◆ To do
Copy the Razmin testing notes, reproducing everything from "Razmin natively supports" down to "execute them. (issue)" verbatim.

━━ Selected excerpt ━━

By default tests may run for up to 10 seconds before they fail as timed out. Use executionSettings.timeout to configure this.

Ordering

By default Razmin runs tests in the exact order they are declared (following load order). You can also enable random ordering by setting executionSettings.order to "random". Should you do so, you can also specify the random seed to use with executionSettings.orderSeed. If you do not specify a seed, one will be randomly selected for you.

Reporters

You can define your own reporters. When reporters are specified, Razmin will not print results to the terminal (even if an empty set of reporters is provided). Use the reporters option to pass the set of reporters you'd like to use from your root test suite.

The default console reporter is exported as ConsoleReporter. That reporter outputs all test results in a long-style format. See ConsoleDotsReporter for a shorter test output, where each passed test shows as a dot (.), skipped tests show as an "S", and failed tests show as "F".

Exit and Report

By default when you execute a suite, either by executing your suite or using suite().run(), Razmin will exit the process with either a zero status code (success) or a one status code (failure). You may wish to suppress this, to do so set the exitAndReport option to false.

Code Coverage

You can easily add code coverage to your Razmin suite using nyc:

npm i nyc -D

Add this to package.json, adjusting your paths as necessary:

  "nyc": {
    "all": true,

    "extension": [
      ".js",
      ".ts"
    ],
    "include": [
      "dist/**/*.js",
      "src/**/*.ts"
    ],

    "exclude": [
      "dist/**/*.test.js",
      "src/**/*.test.ts",
      "src/test.ts"
    ],

    "reporter": [
      "html"
    ]
  },

Finally, make sure to enable sourceMap: true or inlineSourceMap: true within tsconfig.json so that nyc can map the compiled Javascript to the underlying Typescript source code.

Browser Testing with Karma

Razmin natively supports Karma. You do not need to load a Karma framework to use Razmin with Karma. Instead, just specify a files pattern in your karma.conf.ts that matches your Razmin test files (ie **/*.test.ts). Note that you cannot use suite().include() when running Razmin tests with Karma. Note you will need a way to bundle your tests for running within the browser- using karma-webpack does the trick.

Note: Your describe() tests must be within a suite() call for Karma to execute them. (issue)

━━━
━━ Given data ━━

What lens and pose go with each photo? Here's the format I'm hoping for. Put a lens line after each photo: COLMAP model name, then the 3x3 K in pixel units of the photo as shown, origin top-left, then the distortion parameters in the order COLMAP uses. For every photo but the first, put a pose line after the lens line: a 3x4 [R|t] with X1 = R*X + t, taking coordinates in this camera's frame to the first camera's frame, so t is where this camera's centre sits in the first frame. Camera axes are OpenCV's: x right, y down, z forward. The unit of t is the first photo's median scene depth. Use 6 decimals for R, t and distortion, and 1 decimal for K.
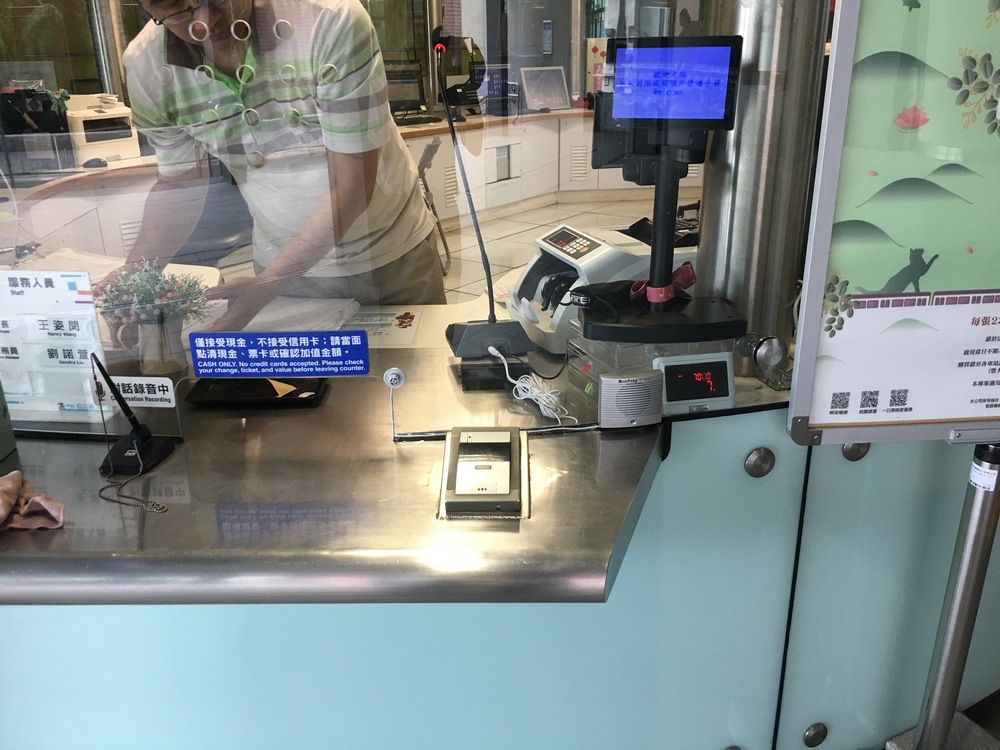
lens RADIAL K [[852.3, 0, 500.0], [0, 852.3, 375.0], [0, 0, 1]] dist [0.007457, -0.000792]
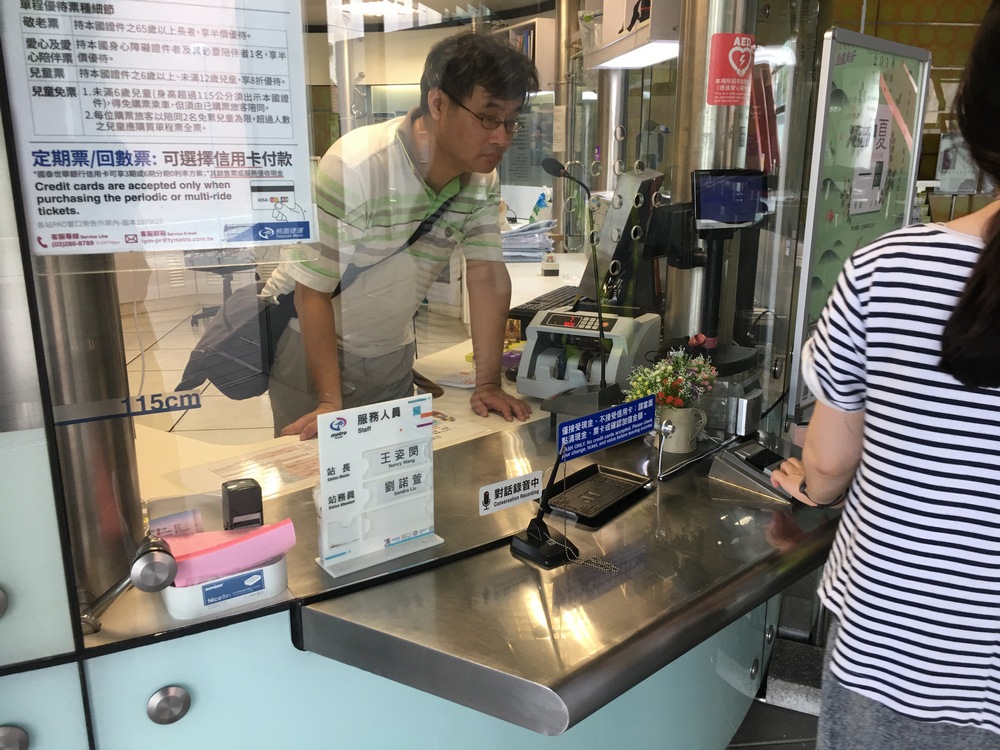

━━━

◆ Task answer
Razmin natively supports Karma. You do not need to load a Karma framework to use Razmin with Karma. Instead, just specify a files pattern in your karma.conf.ts that matches your Razmin test files (ie **/*.test.ts). Note that you cannot use suite().include() when running Razmin tests with Karma. Note you will need a way to bundle your tests for running within the browser- using karma-webpack does the trick.

Note: Your describe() tests must be within a suite() call for Karma to execute them. (issue)